We next define the name of the operator, as well as the attributes. Since transform takes 1 input and returns 1 output, we just return LINEAR.

static std::string name() { return "transform"; }
static query_operator_attributes attributes() {
query_operator_attributes ret;
ret.attribute_bitfield = query_operator_attributes::LINEAR;
ret.num_inputs = 1;
return ret;
}

Execute is a little subtle. It takes a query_context, reads from it writing to an output buffer (also provided by the query_context) and calls emit() to write the output buffer out.

inline void execute(query_context& context) {
while(1) {
// gets the next batch of rows from the 0'th input stream. Since this
// operator only takes 1 input stream (unlike say... a binary transform
// like '+' which would take 2 input streams.
// rows here is a shared pointer to a \ref sframe_rows object
auto rows = context.get_next(0);
// when rows returns a null pointer, we are done
if (rows == nullptr) break;
// get the next output buffer and resize to fit
auto output = context.get_output_buffer();
output->resize(1, rows->num_rows());
// iterate through the input set of rows
// writing to the output set of rows
auto iter = rows->cbegin();
auto output_iter = output->begin();
while(iter != rows->cend()) {
auto outval = m_transform_fn((*iter[0]));
(*output_iter)[0] = outval;
++output_iter;
++iter;
}
// emit and loop for the next batch
// This will actually perform a user mode context switch to the
// next operator in the sequence.
context.emit(output);
}
}

We need converters between planner_node and this operator. The planner_node really just stores a bunch of information in a generic map->any and we have to figure out our own schema in it.

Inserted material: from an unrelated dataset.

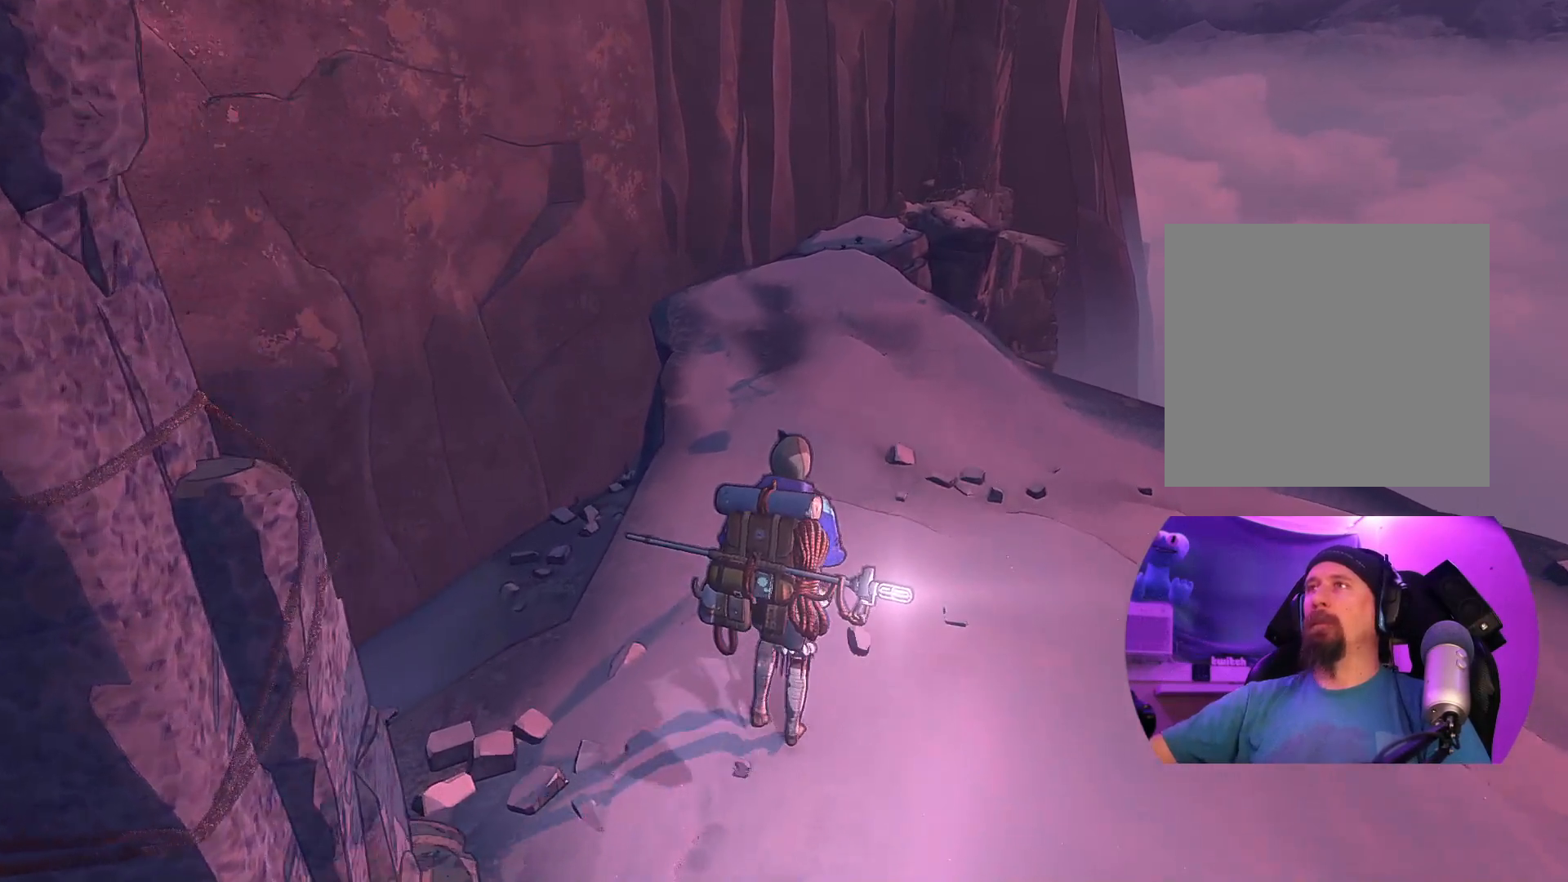
{"buttons": [], "left_stick": "up", "right_stick": "center", "events": []}
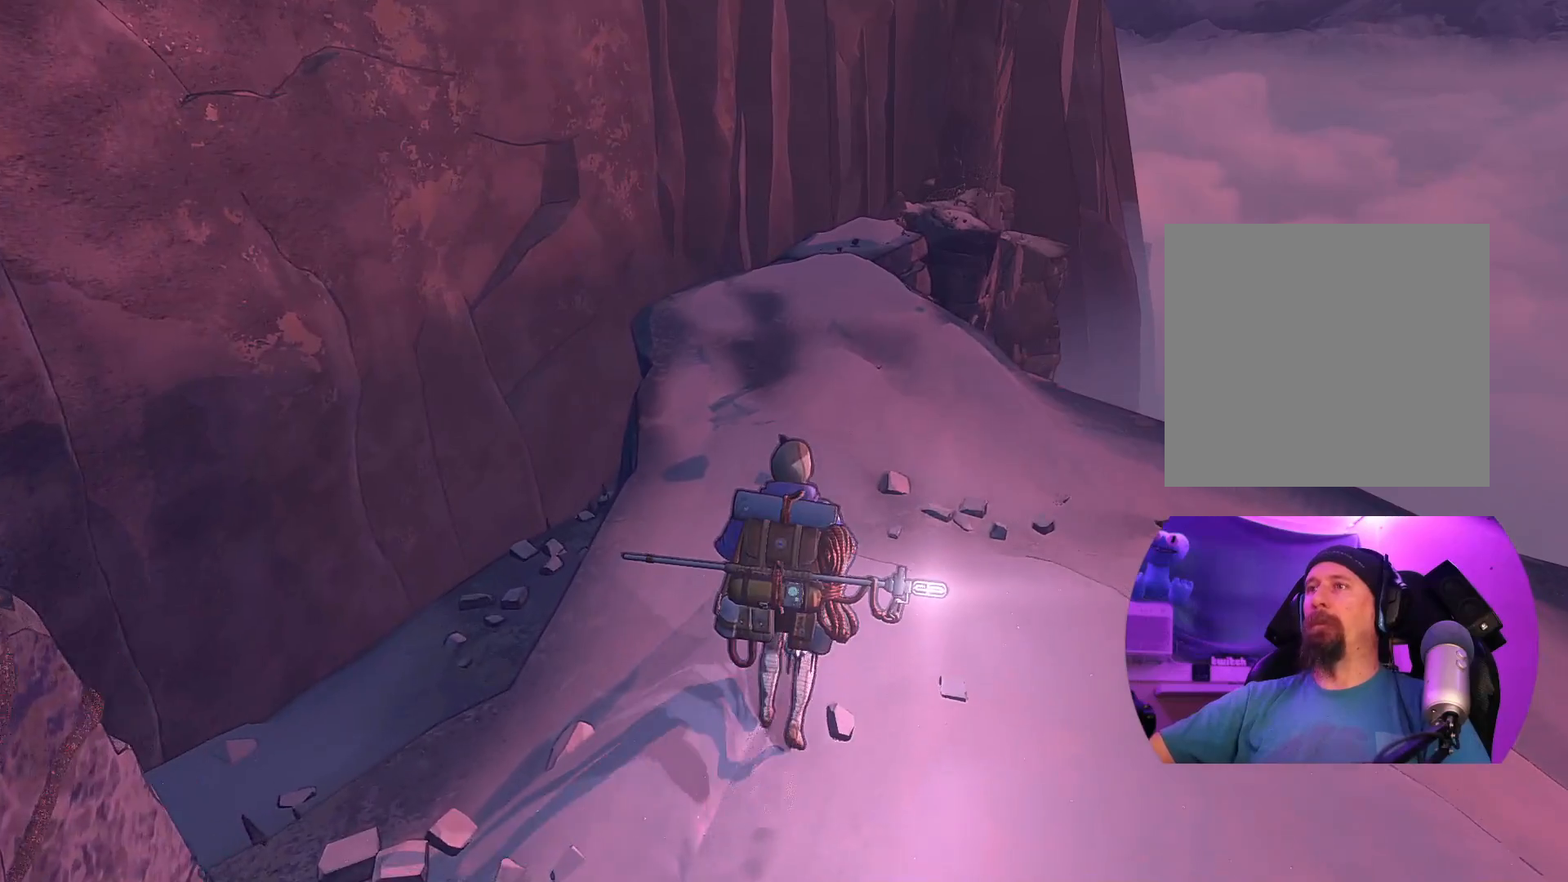
{"buttons": [], "left_stick": "up", "right_stick": "center", "events": []}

A bunch of assertions checks are removed for readability.

static std::shared_ptr<planner_node> make_planner_node(
std::shared_ptr<planner_node> source,
std::function<flexible_type(flexible_type)>fn,
flex_type_enum output_type) {
return planner_node::make_shared(planner_node_type::TRANSFORM_NODE,
{{"output_type", (int)(output_type)},
{{"function", any(fn)}},
{source});
}
static std::shared_ptr<query_operator> from_planner_node(
std::shared_ptr<planner_node> pnode) {
typedef std::function<flexible_type(flexible_type)> transform_type;
transform_type fn;
flex_type_enum output_type =
(flex_type_enum)(flex_int)(pnode->operator_parameters["output_type"]);
fn = pnode->any_operator_parameters["function"].as<transform_type>();
// call my own constructor
return std::make_shared<operator_impl>(fn, output_type);
}

To guide the graph verification and planning process of the logical graph, a couple of methods around type or length inference has to be provided.

static std::vector<flex_type_enum> infer_type(std::shared_ptr<planner_node> pnode) {
// we know our output type since we set it in ahead of time
return {(flex_type_enum)(int)(pnode->operator_parameters["output_type"])};
}
static int64_t infer_length(std::shared_ptr<planner_node> pnode) {
// The length of our output is the length of our input.
// So we recursively call the infer_planner_node_length on the input node.
return infer_planner_node_length(pnode->inputs[0]);
}

Finally, for convenience, we might typedef the whole class to something easier to read

typedef operator_impl<planner_node_type::TRANSFORM_NODE> op_transform;

Function Documentation

◆ DECL_CORO_STATE()

turi::query_eval::operator_impl< planner_node_type::SARRAY_SOURCE_NODE >::DECL_CORO_STATE ( execute  )

A "sarray_source" operator generates values from a physical sarray.

◆ unique_sarray_tag()

static size_t turi::query_eval::operator_impl< planner_node_type::SARRAY_SOURCE_NODE >::unique_sarray_tag ( const std::shared_ptr< sarray< flexible_type > > &  sa)
inlinestatic

Given an sarray, returns a small number uniquely associated with that sarray. This number is unique over the course of the program run.

Definition at line 148 of file sarray_source.hpp.